The Cadell Fault and the formation of the Barmah-Millewa forests
At some time in the last 60,000 years a comparatively minor bump in the earth's crust had a major effect on the Murray River and a couple of associated streams. It is claimed to be one of the world's most spectacular examples of seismic activity altering the course of a river.
Scientists are still working to explain exactly what happened and when but recent research suggests that several large earthquakes pushed up the land between where Echuca-Moama and Deniliquin now stand and dammed what was then a very mighty Murray.
Until perhaps 45,000 years ago the Murray flowed westward through the area where Mathoura now stands.
It is thought by some scientists that the uplifting of what we call the Cadell Tilt had begun perhaps fifteen to twenty thousand years before this. The river eventually found a way over the edge of this first uplift and found its old bed but when a new block was suddenly thrust up the river had nowhere to go.
The weir held back both the Murray and the Goulburn rivers, initially flooding a huge area.
Eventually the Murray turned north, most of its water flowing through what we now call the Edward while still filling the northern lake. The Goulburn probably joined the Campaspe at this time. Eventually it formed Lake Kanyapella which covered an area from south of Moira to the other side of where Echuca now stands. In big floods this depression still fills.
The Murray built silt jetties into the northern lake which defined its later course through “the narrows” or Barmah Choke.
The landscape was then quite different to what we see today. There were no great forests.
In fact there were no river red gum trees at all. Pollen from soil tests show that red gums invaded the area only about 6,000 years ago. At around this time there is also evidence of tree ferns growing along the Murray. The river banks were mostly open woodland and grassy plains although the higher ground west of the uplift was arid.
Until the end of the last ice age, about 20,000 years ago, glaciers covered the ranges near Mt Kosciuszko, contributing a steady stream of meltwater which fed the Murray for most of the year.
During one dry period sand from the floor of the northern lake was blown to form the long sand dune along which Picnic Point road travels. Lake Kanyapella also dried. The dune system known as the Barmah sandhills resulted.
Once wet times returned the lake refilled from an overflow even though most of the Murray’s water by then flowed north in the Edward river.
Trees would not have survived what were probably quite long inundations but Moira grass, a type of couch, flourished.
Then in quite recent times, well after the arrival of the aboriginal people, the Murray established a new course southwards, joining the Goulburn which by then flowed through the present site of Echuca-Moama. Lake Kanyapella had by then either drained or silted up. Part of the depression which was the former Kanyapella lake bed is visible to the south of the Cobb Highway between the Barnes railway crossing and the Heartland Speedway near Moama.

__WORK ITEM A__.
Answer these questions from the Cadell Fault text, one per line:
(i) Until about how many years ago did the Murray flow westward through the area where Mathoura now stands?
(ii) About how long ago did red gums invade the area, according to pollen from soil tests?
(iii) What kind of grass flourished during the long inundations?
__WORK ITEM B__. Return the part of the Cadell Fault text that begins at the words "In fact there" and stops after "the Edward river.".
The listing has no connection to the Cadell Fault text.

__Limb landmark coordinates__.
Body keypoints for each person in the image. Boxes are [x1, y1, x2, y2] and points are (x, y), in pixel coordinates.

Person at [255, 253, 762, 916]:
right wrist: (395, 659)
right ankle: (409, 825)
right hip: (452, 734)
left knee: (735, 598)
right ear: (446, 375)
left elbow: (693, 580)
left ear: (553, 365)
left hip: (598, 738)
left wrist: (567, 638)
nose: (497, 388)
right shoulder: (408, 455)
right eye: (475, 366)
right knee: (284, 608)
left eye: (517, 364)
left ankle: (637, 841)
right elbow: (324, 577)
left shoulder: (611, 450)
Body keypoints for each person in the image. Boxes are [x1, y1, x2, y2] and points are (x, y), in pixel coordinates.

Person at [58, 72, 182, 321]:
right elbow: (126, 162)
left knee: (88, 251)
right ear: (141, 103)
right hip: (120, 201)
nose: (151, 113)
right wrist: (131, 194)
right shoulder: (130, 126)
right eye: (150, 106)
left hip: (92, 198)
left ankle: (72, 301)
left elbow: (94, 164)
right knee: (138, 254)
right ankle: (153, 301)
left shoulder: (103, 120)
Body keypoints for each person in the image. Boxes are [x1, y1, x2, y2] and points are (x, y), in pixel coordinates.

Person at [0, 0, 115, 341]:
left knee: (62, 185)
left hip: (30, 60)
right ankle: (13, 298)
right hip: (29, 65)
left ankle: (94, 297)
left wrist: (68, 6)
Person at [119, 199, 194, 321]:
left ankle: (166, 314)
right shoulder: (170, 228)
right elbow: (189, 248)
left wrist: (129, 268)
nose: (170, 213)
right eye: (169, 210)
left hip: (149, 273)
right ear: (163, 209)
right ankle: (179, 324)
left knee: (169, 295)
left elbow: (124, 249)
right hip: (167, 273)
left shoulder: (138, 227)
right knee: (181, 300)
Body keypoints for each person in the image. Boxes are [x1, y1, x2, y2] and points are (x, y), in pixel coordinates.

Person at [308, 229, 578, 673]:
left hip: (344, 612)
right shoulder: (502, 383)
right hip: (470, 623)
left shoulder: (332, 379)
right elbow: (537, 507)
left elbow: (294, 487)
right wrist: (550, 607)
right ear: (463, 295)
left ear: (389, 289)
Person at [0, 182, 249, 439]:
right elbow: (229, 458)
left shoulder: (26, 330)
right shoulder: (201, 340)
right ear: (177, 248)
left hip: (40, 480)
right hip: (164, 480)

__WRITTEN SOLUTION A__.
(i) Until perhaps 45,000 years ago.
(ii) About 6,000 years ago.
(iii) Moira grass, a type of couch.

__WRITTEN SOLUTION B__.
In fact there were no river red gum trees at all. Pollen from soil tests show that red gums invaded the area only about 6,000 years ago. At around this time there is also evidence of tree ferns growing along the Murray. The river banks were mostly open woodland and grassy plains although the higher ground west of the uplift was arid.
Until the end of the last ice age, about 20,000 years ago, glaciers covered the ranges near Mt Kosciuszko, contributing a steady stream of meltwater which fed the Murray for most of the year.
During one dry period sand from the floor of the northern lake was blown to form the long sand dune along which Picnic Point road travels. Lake Kanyapella also dried. The dune system known as the Barmah sandhills resulted.
Once wet times returned the lake refilled from an overflow even though most of the Murray’s water by then flowed north in the Edward river.